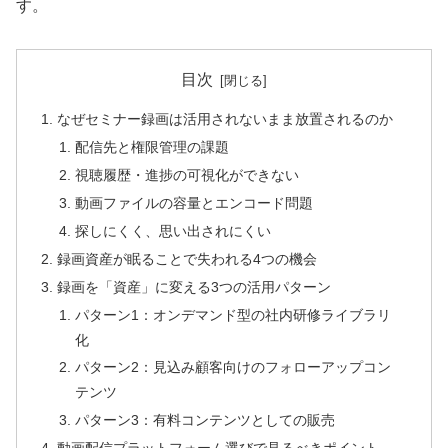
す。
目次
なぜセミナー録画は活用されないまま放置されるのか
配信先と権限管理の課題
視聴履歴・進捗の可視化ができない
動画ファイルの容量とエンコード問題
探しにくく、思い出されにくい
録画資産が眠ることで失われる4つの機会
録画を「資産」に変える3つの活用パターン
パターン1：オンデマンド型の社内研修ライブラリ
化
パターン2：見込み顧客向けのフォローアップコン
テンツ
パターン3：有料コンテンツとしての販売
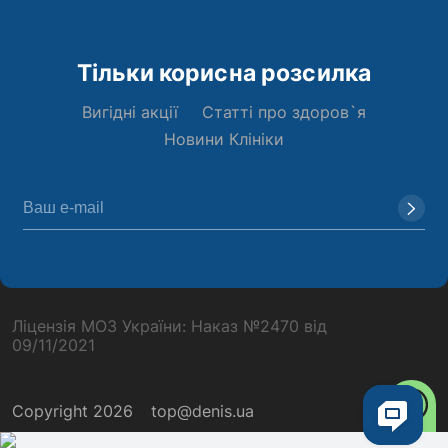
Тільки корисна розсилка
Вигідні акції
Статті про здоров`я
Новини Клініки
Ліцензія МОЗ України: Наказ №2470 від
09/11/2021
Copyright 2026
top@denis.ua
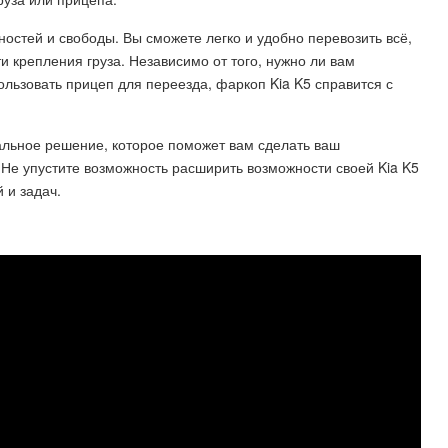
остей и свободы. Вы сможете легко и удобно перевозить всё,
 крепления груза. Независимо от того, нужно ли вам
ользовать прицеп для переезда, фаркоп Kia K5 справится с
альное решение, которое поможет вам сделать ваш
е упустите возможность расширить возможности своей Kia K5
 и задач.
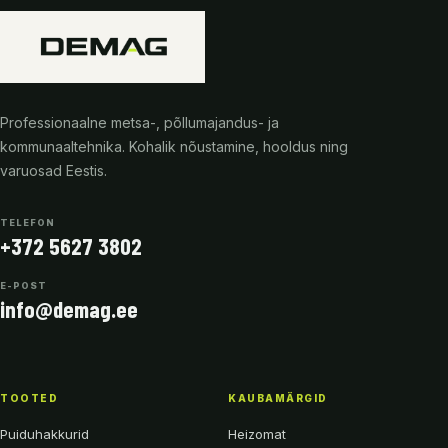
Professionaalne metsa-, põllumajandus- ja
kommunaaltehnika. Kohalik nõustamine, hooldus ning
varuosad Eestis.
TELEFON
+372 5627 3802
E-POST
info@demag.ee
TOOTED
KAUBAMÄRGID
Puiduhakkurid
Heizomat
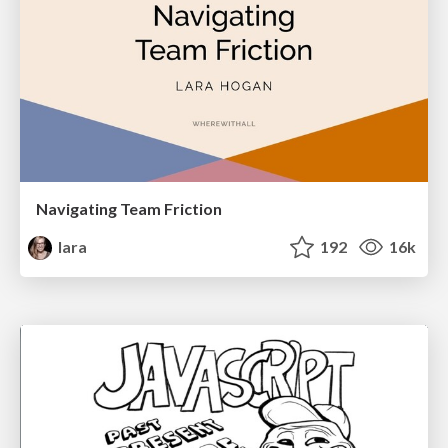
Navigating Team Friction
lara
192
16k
□ □ □
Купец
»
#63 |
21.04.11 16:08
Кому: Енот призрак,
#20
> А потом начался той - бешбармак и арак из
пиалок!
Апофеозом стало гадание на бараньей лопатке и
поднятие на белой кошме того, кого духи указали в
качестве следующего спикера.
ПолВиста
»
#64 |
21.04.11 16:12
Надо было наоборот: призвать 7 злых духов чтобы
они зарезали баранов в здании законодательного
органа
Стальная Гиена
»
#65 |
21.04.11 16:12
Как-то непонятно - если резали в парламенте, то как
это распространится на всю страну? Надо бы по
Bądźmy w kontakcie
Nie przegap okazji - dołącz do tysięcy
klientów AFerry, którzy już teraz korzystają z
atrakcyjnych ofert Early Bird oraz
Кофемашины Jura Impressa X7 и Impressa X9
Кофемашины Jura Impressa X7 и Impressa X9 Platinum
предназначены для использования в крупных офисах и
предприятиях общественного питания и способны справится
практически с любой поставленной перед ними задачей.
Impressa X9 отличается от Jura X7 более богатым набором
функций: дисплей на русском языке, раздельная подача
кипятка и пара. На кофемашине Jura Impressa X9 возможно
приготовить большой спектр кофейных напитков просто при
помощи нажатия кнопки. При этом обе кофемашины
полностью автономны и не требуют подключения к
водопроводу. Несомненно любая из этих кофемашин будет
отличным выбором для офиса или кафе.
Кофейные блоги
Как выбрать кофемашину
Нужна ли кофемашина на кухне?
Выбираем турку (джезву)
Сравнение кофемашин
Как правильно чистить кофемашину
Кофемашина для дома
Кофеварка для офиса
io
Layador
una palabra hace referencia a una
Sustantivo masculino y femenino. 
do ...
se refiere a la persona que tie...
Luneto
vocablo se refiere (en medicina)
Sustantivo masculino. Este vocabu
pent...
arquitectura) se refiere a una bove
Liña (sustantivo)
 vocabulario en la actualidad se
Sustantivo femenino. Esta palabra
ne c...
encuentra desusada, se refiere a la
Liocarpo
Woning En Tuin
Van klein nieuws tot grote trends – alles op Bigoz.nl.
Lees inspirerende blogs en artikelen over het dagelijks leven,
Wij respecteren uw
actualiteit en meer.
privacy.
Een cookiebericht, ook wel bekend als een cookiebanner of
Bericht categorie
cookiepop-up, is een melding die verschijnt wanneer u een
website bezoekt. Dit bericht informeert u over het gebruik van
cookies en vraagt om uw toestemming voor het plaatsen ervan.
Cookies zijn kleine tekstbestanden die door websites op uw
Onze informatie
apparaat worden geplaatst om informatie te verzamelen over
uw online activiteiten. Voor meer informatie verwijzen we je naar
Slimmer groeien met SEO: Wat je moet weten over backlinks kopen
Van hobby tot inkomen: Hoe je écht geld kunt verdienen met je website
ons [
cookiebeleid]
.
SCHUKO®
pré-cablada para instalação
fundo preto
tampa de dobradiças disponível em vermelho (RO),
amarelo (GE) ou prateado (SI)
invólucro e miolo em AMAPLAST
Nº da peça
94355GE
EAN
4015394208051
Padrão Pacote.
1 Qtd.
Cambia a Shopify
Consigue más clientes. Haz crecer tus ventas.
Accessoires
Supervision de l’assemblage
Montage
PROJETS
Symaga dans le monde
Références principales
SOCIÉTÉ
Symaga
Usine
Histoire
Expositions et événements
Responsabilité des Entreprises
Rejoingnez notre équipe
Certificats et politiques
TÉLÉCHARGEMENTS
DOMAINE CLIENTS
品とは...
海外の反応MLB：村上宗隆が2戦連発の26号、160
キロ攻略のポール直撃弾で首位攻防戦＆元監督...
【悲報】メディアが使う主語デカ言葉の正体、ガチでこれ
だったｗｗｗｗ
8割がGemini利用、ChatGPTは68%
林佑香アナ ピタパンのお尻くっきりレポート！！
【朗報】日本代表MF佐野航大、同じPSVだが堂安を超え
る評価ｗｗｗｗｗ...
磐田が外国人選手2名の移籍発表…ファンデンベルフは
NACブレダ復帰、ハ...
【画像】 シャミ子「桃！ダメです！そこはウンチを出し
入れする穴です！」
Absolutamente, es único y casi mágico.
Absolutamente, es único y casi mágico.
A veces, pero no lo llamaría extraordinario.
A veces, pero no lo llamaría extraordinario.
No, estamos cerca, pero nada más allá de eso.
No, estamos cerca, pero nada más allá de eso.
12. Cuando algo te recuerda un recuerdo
□ □ □
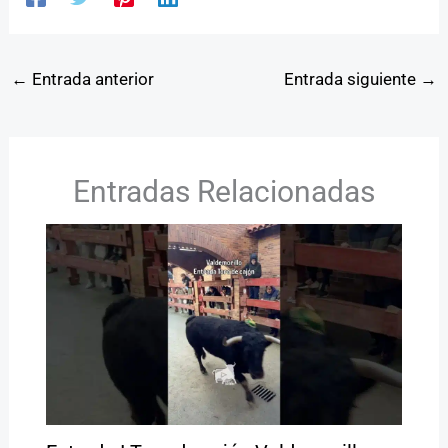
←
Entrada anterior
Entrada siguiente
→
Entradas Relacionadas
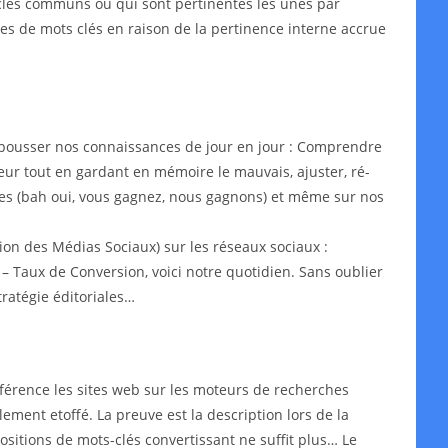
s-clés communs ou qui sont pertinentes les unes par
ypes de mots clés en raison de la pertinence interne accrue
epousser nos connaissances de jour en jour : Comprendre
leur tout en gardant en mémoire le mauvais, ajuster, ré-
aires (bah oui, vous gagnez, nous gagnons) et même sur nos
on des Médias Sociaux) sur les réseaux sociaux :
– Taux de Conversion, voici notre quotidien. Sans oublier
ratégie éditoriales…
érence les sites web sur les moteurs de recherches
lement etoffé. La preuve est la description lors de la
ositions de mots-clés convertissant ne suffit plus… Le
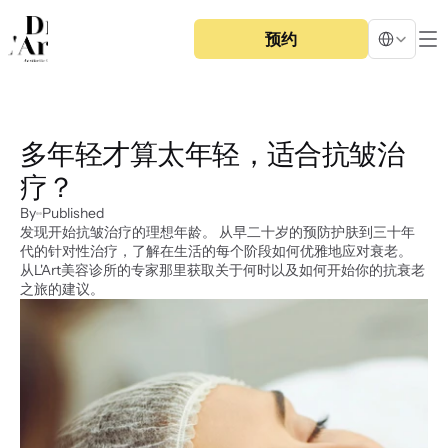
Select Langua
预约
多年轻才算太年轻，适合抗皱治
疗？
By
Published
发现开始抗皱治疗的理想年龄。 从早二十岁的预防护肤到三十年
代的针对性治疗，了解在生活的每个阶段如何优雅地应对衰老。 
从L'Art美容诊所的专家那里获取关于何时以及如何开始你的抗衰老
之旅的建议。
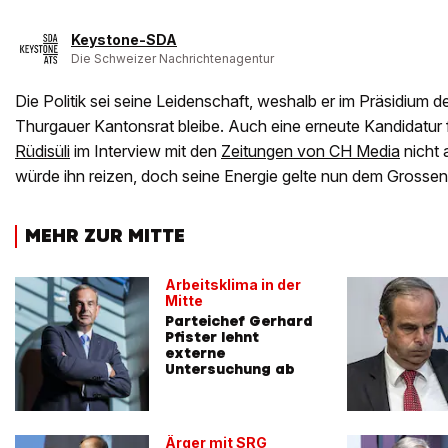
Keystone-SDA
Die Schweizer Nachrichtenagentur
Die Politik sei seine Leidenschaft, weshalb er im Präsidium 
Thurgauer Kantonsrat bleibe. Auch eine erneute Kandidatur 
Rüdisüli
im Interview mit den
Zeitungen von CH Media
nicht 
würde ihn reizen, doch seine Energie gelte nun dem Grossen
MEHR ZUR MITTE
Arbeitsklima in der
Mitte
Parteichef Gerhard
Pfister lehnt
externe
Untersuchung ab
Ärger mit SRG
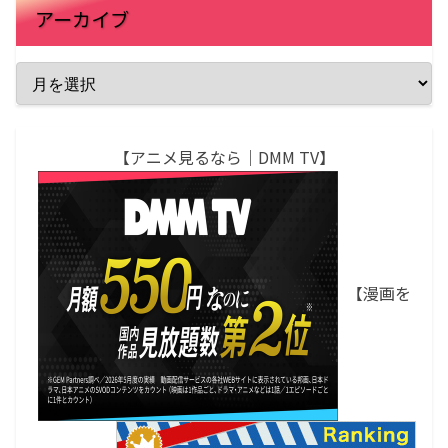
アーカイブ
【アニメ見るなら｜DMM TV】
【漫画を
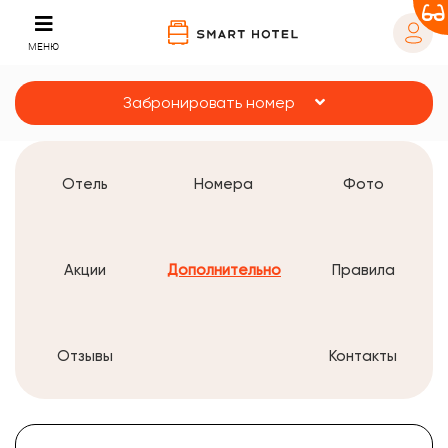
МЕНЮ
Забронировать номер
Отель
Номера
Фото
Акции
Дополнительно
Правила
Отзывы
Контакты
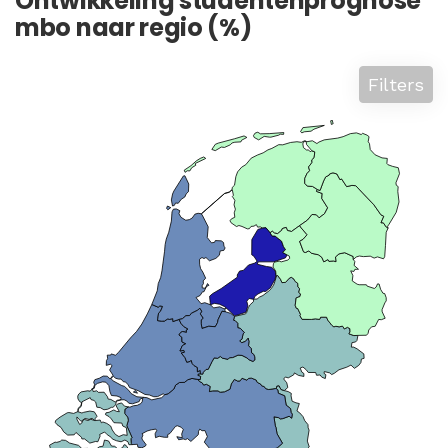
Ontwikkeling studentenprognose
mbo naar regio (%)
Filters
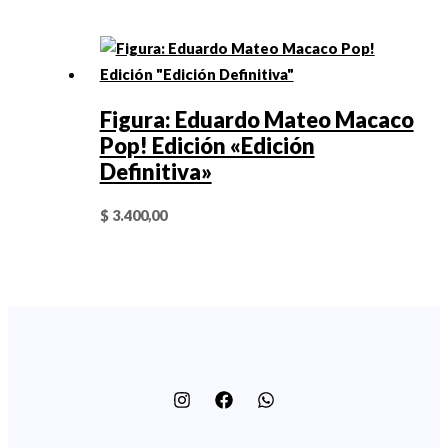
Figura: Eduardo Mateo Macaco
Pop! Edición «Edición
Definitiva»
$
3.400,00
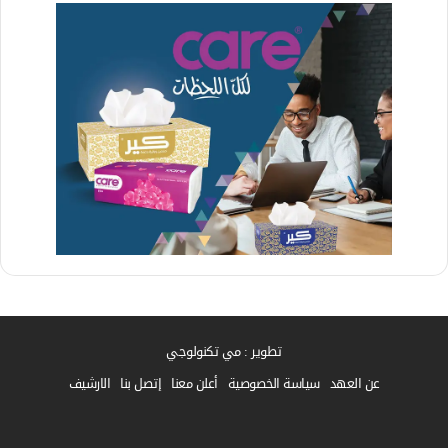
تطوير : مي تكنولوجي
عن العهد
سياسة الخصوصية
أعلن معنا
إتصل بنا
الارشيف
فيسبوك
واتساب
□ □ □
PROBLEM TO SOLVE »
Find every line in the records that contains the string "over", with case counting, and copy each of those lines.

RESPONSE AREA »
Lees inspirerende blogs en artikelen over het dagelijks leven,
website bezoekt. Dit bericht informeert u over het gebruik van
apparaat worden geplaatst om informatie te verzamelen over
Slimmer groeien met SEO: Wat je moet weten over backlinks kopen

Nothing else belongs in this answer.